* SOURCE DATA:
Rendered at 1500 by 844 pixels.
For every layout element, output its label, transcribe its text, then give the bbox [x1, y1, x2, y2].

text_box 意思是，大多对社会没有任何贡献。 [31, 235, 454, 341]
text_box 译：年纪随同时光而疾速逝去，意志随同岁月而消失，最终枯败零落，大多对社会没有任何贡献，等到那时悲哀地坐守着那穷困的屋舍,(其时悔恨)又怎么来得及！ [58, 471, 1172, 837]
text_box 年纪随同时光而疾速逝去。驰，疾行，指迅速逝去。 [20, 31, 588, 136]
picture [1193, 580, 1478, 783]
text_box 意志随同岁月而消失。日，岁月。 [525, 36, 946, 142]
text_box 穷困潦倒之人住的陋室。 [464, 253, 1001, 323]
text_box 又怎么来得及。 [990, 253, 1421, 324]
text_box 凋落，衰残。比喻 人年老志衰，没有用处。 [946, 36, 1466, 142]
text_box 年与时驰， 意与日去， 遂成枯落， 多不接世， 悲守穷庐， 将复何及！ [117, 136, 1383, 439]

* WORK INSTRUCTION:
Print the entire listing above once more, with nothing changed.

* SOLUTION TO THIS TASK:
Rendered at 1500 by 844 pixels.
For every layout element, output its label, transcribe its text, then give the bbox [x1, y1, x2, y2].

text_box 意思是，大多对社会没有任何贡献。 [31, 235, 454, 341]
text_box 译：年纪随同时光而疾速逝去，意志随同岁月而消失，最终枯败零落，大多对社会没有任何贡献，等到那时悲哀地坐守着那穷困的屋舍,(其时悔恨)又怎么来得及！ [58, 471, 1172, 837]
text_box 年纪随同时光而疾速逝去。驰，疾行，指迅速逝去。 [20, 31, 588, 136]
picture [1193, 580, 1478, 783]
text_box 意志随同岁月而消失。日，岁月。 [525, 36, 946, 142]
text_box 穷困潦倒之人住的陋室。 [464, 253, 1001, 323]
text_box 又怎么来得及。 [990, 253, 1421, 324]
text_box 凋落，衰残。比喻 人年老志衰，没有用处。 [946, 36, 1466, 142]
text_box 年与时驰， 意与日去， 遂成枯落， 多不接世， 悲守穷庐， 将复何及！ [117, 136, 1383, 439]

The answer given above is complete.